Tembakau (Nicotiana tabacum L.) di Indonesia sebagian besar hanya dimanfaatkan
sebagai bahan baku industri rokok. Di lain sisi, rokok dianggap memiliki banyak
dampak negatif sehingga mendorong banyak negara termasuk Indonesia untuk
membuat kebijakan yang menekan produksi rokok.
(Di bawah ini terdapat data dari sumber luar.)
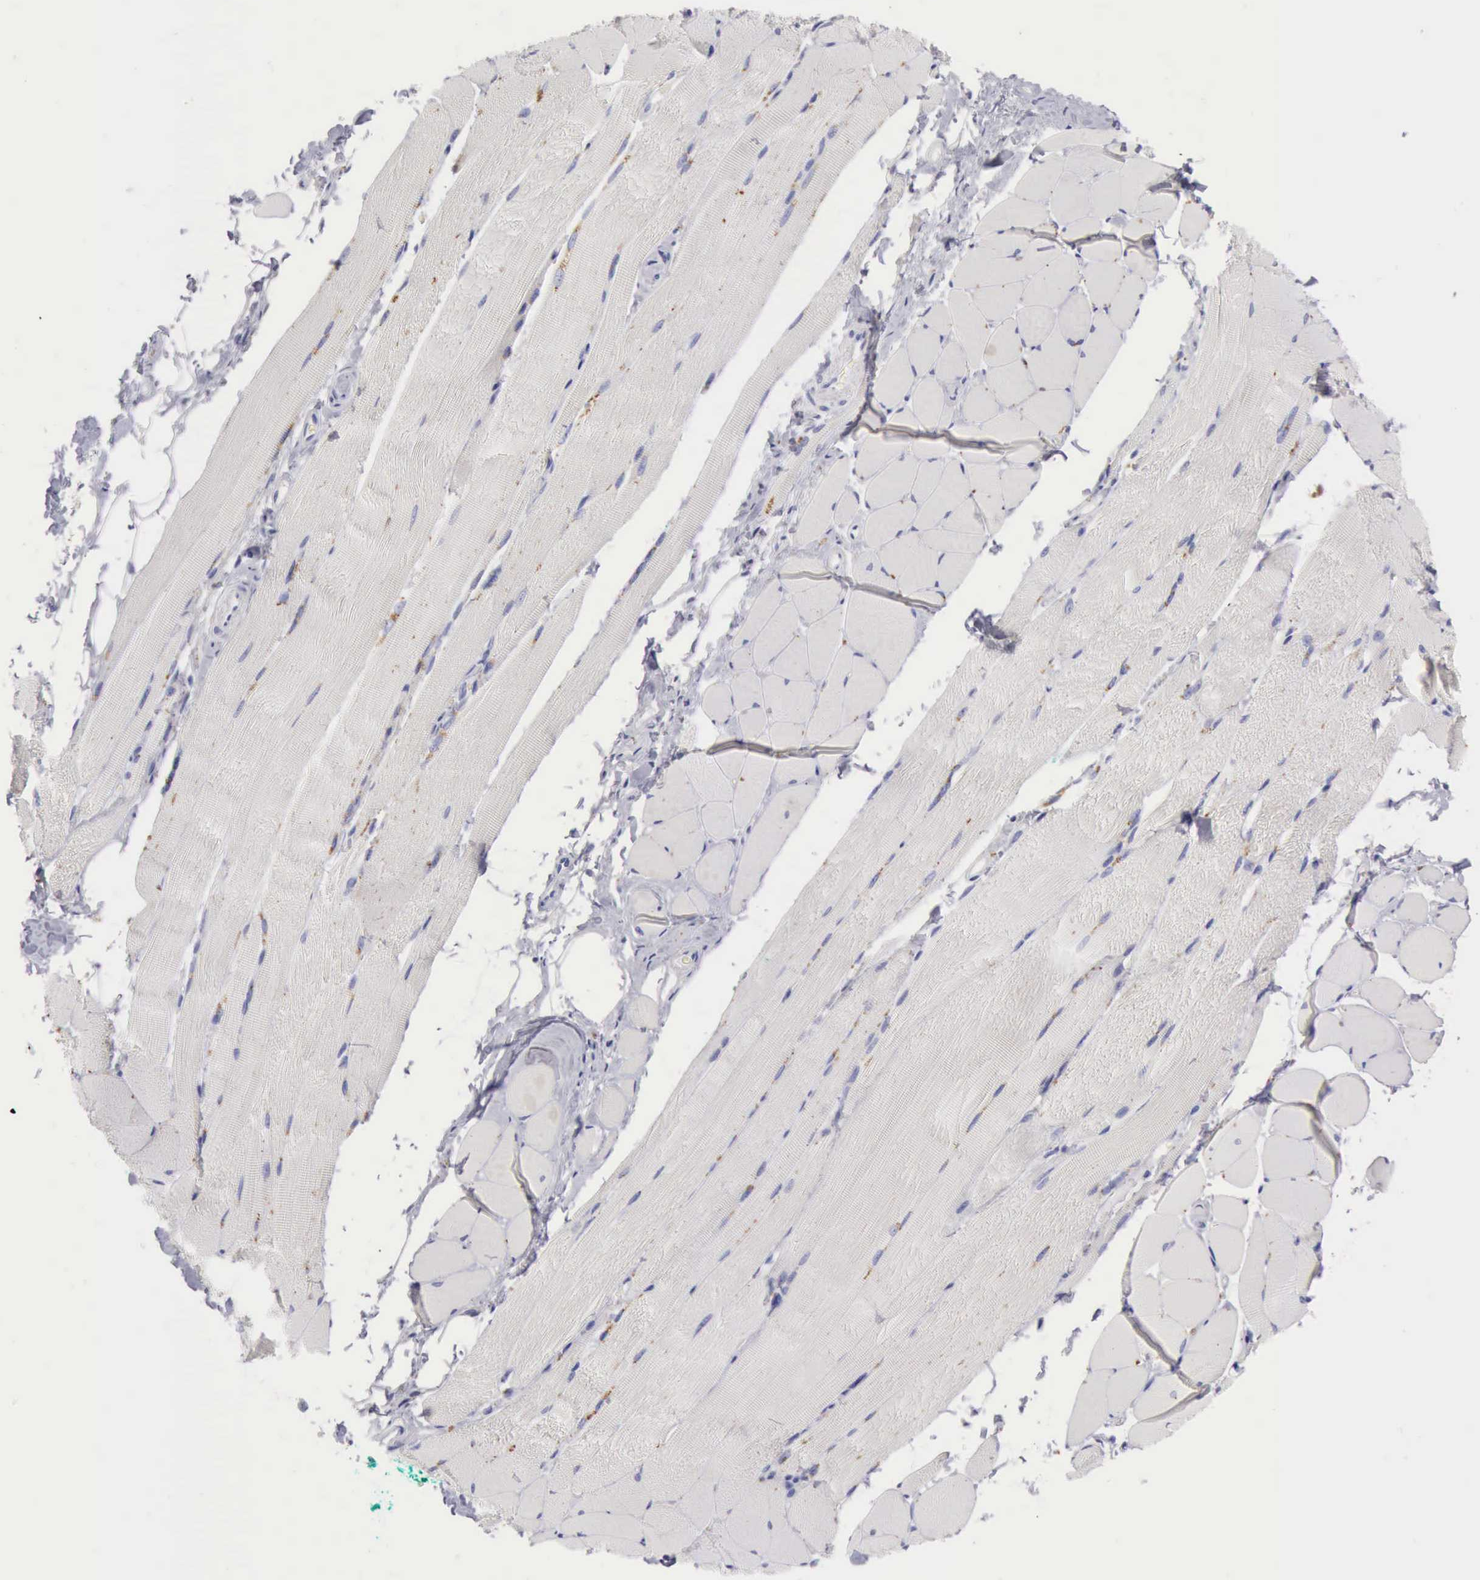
{"staining": {"intensity": "negative", "quantity": "none", "location": "none"}, "tissue": "adipose tissue", "cell_type": "Adipocytes", "image_type": "normal", "snomed": [{"axis": "morphology", "description": "Normal tissue, NOS"}, {"axis": "topography", "description": "Skeletal muscle"}, {"axis": "topography", "description": "Peripheral nerve tissue"}], "caption": "IHC image of normal human adipose tissue stained for a protein (brown), which reveals no positivity in adipocytes. (DAB (3,3'-diaminobenzidine) immunohistochemistry with hematoxylin counter stain).", "gene": "CTSS", "patient": {"sex": "female", "age": 84}}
Namun, kebijakan ini dapat
berimbas pada nasib petani tembakau. Diperlukan alternatif diversifikasi produk
olahan tembakau agar pemanfaatan tanaman ini tidak bergantung pada industri
rokok. Tembakau menghasilkan senyawa solanesol yang banyak digunakan sebagai
senyawa prekursor dalam produksi koenzim Q10, senyawa yang dapat
dimanfaatkan sebagai bahan baku obat, suplemen, dan kosmetik. Salah satu
mikroba yang memproduksi koenzim Q10 dengan baik adalah Agrobacterium
tumefaciens. Penelitian ini bertujuan untuk menentukan pengaruh waktu fermentasi
yeast extract broth oleh A. tumefaciens dengan penambahan prekursor solanesol
sebesar 2,5 g L-1 yang diekstrak dari daun tembakau. Variasi waktu yang digunakan
adalah 12, 24, 48, 72, 96, dan 120 jam. Ekstraksi dilakukan dengan metode heatreflux
dengan penggunaan n-heksana sebagai pelarutnya dan fermentasi dilakukan
menggunakan fermentasi terendam (submerged fermentation, SmF). Analisis
perolehan koenzim Q10 dilakukan dengan High Performance Liquid
Chromatography (HPLC). Hasil penelitian menunjukkan perolehan ekstrak kasar
solanesol berada pada rentang 0,76–1,97% (b/b). Berat kering sel yang dihasilkan
setelah fermentasi selama 12, 24, 48, 72, 96, dan 120 jam berturut-turut sebesar
0,04; 0,22; 1,94; 2,91; 3,32; dan 3,40 g L-1. Peningkatan berat kering sel terbesar
berada pada waktu fermentasi 48 jam, mencapai 773%. Perolehan koenzim Q10
terbesar dihasilkan setelah fermentasi selama 48 jam, yaitu sebesar 13,96 mg L-1
dengan produktivitas sebesar 0,29 mg L-1h-1.